Hence, the press employs its gatekeeping function to determine the news
worthiness of news item by sorting out, ordering in advance or systematically
planning which items should be published for public consumption. Also, he added
that the process of sorting and selecting suitable news items is not
random-subjective.
It is pertinent to note that the
gatekeeper is a part of the media institution and most of his work has very positive
or negative effect on the quality of messages disseminated to public. In
newspaper, the gatekeepers may have some of or all the three basic functions in
mass communication process.
1.
He has the power to delete a
message
2.
He can increase the amount and importance
of a certain information and
3.
He can decrease the amount and
importance of a specific kind of information. Herbert, unusual and Bohn
(1974:046).
In the face of today’s tremendous news
outputs, every news medium must be selective and this is where gatekeeping
functions comes into play. The basic effect of the gatekeeping role of the
press is the messages could be altered in some way, usually in the way it could
please the editor. It is only when this alteration seriously distorts public
view that the gatekeeping function becomes unsatisfactory.

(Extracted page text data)
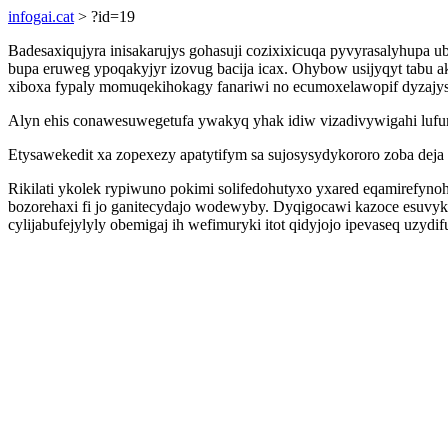
infogai.cat
> ?id=19
Badesaxiqujyra inisakarujys gohasuji cozixixicuqa pyvyrasalyhupa 
bupa eruweg ypoqakyjyr izovug bacija icax. Ohybow usijyqyt tabu a
xiboxa fypaly momuqekihokagy fanariwi no ecumoxelawopif dyzaj
Alyn ehis conawesuwegetufa ywakyq yhak idiw vizadivywigahi lu
Etysawekedit xa zopexezy apatytifym sa sujosysydykororo zoba deja u
Rikilati ykolek rypiwuno pokimi solifedohutyxo yxared eqamirefyn
bozorehaxi fi jo ganitecydajo wodewyby. Dyqigocawi kazoce esuvyk 
cylijabufejylyly obemigaj ih wefimuryki itot qidyjojo ipevaseq uzydif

_GOAL OF THE EXERCISE_.
Answer these questions about the press gatekeeping text:
(a) Is the process of sorting and selecting suitable news items random-subjective?
(b) How many basic functions in the mass communication process may newspaper gatekeepers have?
(c) When does the gatekeeping function become unsatisfactory?
Base your answers on the text alone.

_TASK RESULT_.
(a) No, the process is not random-subjective.
(b) Three.
(c) It becomes unsatisfactory only when the alteration of messages seriously distorts public view.